Chiudere la porta è stato il primo passo della risalita viola. Il passaggio alla difesa a quattro ha portato i benefici attesi, confermando il vecchio adagio secondo cui la solidità difensiva è la base delle vittorie. Vanoli ha scelto il momento giusto per la svolta tattica, puntando su idee semplici ma funzionali che hanno restituito equilibrio alla squadra e maggiore sicurezza all’intero reparto arretrato.

La Nazione
Nazione: “Una Fiorentina più solida. Comuzzo è tornato, finalmente”
Il cambiamento ha valorizzato i singoli. Gosens ha ritrovato spessore e intelligenza tattica, al punto da costringere Orsolini alla sostituzione, mentre Comuzzo, dopo qualche inevitabile incertezza legata al periodo da riserva, è tornato affidabile e continuo grazie anche a un intenso lavoro mentale dello staff.

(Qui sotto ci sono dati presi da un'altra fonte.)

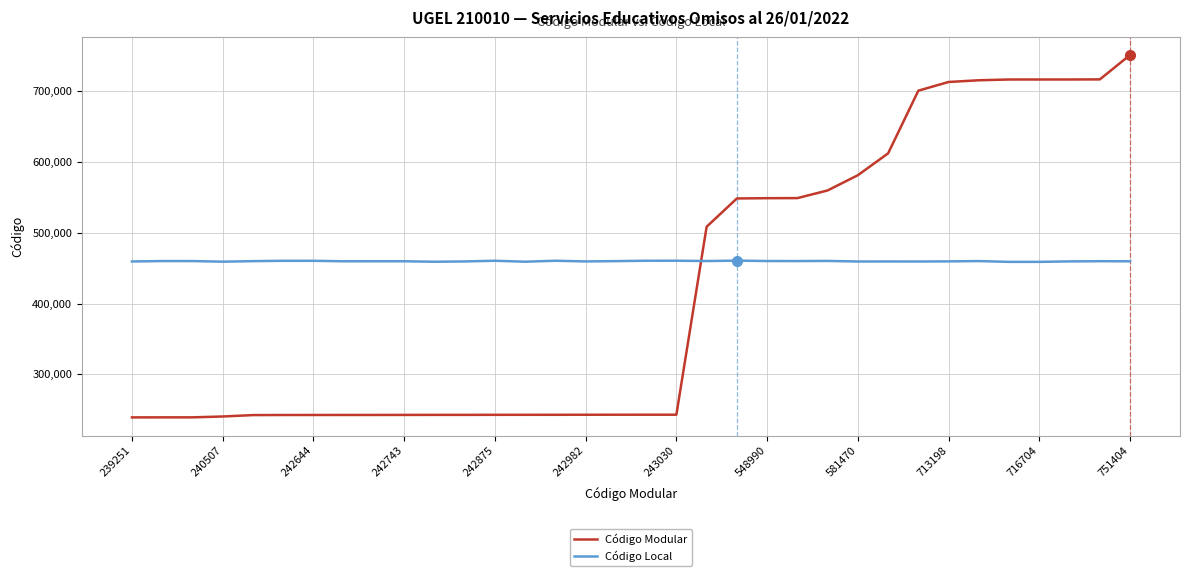

How many distinct data groups are displayed?

2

Pongracic cresce partita dopo partita: Vanoli lo vuole sempre più coinvolto nella costruzione e a Bologna si è spinto persino in zona gol, dimostrando personalità e fiducia.
A completare il quadro c’è la rinascita di Dodò, protagonista di un primo tempo straordinario al Dall’Ara fatto di corsa, sovrapposizioni e assist. Ritmo, qualità e sorriso ritrovato davanti al suo pubblico, con cui sta ricostruendo un feeling speciale. Segnali chiari di una Fiorentina che, partendo dalla difesa, sta ritrovando compattezza, entusiasmo e identità. Lo scrive la Nazione.